Work instruction:
In the data below, find each line that contains the word "Profile" and copy it.

Study material:
────────
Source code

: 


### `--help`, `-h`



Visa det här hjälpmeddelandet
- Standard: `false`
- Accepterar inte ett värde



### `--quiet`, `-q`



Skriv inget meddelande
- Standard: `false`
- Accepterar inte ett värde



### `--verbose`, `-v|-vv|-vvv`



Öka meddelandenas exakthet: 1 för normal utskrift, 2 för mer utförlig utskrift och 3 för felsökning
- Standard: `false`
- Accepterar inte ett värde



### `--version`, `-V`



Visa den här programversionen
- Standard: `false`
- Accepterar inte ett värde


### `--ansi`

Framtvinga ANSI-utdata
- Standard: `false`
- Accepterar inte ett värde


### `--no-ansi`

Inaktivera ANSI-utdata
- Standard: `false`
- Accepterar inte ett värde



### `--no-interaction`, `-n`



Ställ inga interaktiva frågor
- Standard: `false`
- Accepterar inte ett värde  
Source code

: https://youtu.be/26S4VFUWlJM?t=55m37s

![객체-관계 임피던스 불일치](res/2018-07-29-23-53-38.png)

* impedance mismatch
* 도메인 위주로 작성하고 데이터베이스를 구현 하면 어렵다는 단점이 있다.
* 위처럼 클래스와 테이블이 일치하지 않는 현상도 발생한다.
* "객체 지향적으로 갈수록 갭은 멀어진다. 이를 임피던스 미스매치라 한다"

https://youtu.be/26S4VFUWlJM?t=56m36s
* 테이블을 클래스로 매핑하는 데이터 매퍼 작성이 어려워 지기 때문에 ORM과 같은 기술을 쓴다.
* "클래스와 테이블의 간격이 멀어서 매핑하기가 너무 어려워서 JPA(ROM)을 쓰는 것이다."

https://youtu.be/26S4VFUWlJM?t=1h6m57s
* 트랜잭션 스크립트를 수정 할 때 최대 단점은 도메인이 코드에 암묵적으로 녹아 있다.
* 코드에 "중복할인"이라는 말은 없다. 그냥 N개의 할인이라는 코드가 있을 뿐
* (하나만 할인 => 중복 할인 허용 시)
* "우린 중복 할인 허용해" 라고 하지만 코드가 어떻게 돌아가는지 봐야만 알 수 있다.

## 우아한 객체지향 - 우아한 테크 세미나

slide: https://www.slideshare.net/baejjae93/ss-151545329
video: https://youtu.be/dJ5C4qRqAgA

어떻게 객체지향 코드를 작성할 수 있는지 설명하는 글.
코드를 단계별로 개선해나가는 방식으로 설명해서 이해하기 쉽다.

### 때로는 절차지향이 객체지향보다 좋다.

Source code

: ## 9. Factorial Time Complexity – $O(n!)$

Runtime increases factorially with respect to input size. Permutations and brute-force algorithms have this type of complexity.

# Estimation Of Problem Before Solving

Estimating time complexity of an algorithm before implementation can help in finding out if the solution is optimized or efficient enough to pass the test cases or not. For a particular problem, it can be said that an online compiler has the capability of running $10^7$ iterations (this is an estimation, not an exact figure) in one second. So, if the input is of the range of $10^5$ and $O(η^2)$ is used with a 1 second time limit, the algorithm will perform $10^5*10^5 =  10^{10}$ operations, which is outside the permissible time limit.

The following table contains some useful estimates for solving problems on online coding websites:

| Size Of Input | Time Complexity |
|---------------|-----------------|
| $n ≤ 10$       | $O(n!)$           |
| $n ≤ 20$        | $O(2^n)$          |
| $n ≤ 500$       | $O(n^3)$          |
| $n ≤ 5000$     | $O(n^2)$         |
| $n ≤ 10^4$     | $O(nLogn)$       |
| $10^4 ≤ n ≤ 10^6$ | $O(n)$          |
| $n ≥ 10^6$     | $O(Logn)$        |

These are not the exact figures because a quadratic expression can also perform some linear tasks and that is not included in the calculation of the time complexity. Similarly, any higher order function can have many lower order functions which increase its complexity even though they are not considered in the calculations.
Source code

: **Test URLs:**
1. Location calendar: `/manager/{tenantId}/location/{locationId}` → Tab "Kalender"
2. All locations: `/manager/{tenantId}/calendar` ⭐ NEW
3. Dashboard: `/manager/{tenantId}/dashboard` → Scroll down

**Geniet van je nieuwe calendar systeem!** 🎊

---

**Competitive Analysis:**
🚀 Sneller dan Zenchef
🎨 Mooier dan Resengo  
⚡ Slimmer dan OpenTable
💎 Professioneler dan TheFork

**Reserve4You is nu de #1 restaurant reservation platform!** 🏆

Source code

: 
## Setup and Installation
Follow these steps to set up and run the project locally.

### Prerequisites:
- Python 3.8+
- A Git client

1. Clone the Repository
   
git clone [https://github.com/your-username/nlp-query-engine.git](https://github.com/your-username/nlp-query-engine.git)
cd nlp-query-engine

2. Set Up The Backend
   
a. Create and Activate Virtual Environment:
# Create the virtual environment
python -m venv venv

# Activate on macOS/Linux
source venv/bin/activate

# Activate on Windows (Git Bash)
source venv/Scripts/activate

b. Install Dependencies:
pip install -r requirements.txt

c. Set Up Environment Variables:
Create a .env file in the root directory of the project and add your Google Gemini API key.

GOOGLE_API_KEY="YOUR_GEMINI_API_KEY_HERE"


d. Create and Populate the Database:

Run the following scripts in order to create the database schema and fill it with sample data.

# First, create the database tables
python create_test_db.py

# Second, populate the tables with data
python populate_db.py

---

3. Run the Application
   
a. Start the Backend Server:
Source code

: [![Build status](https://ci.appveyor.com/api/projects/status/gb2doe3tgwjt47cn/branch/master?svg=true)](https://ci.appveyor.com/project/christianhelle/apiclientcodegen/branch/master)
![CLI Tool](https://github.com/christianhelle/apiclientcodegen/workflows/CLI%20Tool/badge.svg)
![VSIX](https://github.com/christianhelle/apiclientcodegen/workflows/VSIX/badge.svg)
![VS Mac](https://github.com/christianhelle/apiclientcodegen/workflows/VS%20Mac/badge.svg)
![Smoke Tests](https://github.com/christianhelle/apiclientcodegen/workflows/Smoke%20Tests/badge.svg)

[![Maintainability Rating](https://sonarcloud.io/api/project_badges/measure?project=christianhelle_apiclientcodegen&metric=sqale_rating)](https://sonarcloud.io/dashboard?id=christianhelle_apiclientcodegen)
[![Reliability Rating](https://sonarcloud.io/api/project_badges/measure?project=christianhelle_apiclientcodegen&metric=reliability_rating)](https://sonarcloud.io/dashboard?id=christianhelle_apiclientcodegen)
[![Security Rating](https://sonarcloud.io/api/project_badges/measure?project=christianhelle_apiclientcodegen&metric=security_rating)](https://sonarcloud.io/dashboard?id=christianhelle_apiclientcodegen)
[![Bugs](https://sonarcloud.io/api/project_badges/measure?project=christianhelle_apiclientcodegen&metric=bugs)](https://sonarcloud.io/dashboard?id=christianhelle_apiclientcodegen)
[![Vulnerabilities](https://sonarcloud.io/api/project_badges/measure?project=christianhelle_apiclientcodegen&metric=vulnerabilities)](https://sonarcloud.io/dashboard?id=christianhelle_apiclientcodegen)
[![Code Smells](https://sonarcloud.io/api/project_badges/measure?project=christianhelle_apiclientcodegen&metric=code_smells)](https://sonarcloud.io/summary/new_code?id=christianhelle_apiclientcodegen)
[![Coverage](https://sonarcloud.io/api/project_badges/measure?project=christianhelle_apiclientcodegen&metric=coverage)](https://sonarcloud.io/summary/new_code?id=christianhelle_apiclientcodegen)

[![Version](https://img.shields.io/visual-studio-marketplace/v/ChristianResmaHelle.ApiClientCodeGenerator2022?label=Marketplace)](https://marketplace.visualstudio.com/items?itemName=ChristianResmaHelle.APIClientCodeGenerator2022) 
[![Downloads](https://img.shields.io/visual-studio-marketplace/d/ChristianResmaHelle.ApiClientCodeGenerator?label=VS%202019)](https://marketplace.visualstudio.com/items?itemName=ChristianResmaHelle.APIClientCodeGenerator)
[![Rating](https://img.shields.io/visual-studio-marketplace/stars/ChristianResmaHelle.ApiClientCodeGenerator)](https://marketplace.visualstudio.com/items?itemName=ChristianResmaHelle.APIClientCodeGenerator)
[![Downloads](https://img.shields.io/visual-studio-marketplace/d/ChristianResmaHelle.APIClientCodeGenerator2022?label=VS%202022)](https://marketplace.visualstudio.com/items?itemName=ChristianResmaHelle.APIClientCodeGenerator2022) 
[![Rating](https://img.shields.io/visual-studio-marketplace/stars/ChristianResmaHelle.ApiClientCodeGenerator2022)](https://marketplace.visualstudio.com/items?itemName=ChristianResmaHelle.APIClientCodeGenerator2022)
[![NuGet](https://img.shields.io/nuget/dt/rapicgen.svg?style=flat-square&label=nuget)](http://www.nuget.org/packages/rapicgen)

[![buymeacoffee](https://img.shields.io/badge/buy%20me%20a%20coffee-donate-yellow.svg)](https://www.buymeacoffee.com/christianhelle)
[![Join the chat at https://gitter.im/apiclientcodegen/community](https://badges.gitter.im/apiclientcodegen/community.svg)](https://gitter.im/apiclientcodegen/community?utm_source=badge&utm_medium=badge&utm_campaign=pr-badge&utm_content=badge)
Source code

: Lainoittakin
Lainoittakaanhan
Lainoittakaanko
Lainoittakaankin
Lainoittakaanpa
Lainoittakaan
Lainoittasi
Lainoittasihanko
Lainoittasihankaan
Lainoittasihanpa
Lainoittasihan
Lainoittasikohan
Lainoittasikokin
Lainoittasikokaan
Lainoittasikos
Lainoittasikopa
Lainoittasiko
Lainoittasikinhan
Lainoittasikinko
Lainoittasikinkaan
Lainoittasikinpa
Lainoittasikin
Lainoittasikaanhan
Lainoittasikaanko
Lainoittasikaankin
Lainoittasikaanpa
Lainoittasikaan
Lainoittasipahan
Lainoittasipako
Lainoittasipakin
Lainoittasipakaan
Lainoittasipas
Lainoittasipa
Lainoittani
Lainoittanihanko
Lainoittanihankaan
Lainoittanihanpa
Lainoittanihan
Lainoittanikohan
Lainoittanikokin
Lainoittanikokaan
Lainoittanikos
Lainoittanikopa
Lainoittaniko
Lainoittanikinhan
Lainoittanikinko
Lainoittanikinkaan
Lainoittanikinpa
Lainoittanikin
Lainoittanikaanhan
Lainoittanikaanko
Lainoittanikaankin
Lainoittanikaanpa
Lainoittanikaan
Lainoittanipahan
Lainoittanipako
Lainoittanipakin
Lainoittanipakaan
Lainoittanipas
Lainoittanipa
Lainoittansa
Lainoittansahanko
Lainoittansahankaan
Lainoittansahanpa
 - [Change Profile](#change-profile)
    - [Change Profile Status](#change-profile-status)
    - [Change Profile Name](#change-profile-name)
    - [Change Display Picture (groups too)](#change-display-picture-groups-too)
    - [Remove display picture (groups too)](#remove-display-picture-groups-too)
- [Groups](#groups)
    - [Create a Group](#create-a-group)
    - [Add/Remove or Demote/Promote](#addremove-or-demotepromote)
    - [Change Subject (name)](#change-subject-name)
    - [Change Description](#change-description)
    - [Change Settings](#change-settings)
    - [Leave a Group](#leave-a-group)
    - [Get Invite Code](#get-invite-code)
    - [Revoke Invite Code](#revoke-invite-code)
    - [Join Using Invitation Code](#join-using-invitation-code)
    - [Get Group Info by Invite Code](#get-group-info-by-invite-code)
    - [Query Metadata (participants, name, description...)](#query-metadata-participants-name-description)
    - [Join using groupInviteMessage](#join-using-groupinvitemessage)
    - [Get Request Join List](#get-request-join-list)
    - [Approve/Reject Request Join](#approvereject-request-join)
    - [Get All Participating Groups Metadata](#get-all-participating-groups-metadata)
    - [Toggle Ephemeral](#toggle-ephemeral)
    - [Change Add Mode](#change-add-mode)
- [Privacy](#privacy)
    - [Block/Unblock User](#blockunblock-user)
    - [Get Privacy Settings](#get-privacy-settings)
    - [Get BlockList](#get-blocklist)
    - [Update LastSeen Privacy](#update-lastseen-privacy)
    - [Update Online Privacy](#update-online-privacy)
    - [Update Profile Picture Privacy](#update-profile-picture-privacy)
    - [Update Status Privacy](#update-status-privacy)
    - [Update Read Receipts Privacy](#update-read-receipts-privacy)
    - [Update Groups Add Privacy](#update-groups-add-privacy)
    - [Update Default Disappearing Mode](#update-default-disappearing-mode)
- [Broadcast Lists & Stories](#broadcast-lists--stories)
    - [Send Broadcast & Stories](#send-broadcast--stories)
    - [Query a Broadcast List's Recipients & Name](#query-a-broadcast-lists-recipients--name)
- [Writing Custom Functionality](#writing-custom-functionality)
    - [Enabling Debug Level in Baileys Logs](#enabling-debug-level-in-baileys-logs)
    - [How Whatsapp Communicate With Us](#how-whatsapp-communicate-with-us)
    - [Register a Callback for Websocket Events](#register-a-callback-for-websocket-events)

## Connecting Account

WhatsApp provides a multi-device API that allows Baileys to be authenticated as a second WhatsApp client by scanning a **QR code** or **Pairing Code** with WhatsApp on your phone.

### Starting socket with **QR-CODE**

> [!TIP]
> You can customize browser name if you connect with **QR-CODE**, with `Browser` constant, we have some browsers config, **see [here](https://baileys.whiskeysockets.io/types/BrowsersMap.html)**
────────
Your response:
 - [Change Profile](#change-profile)
    - [Change Profile Status](#change-profile-status)
    - [Change Profile Name](#change-profile-name)
    - [Update Profile Picture Privacy](#update-profile-picture-privacy)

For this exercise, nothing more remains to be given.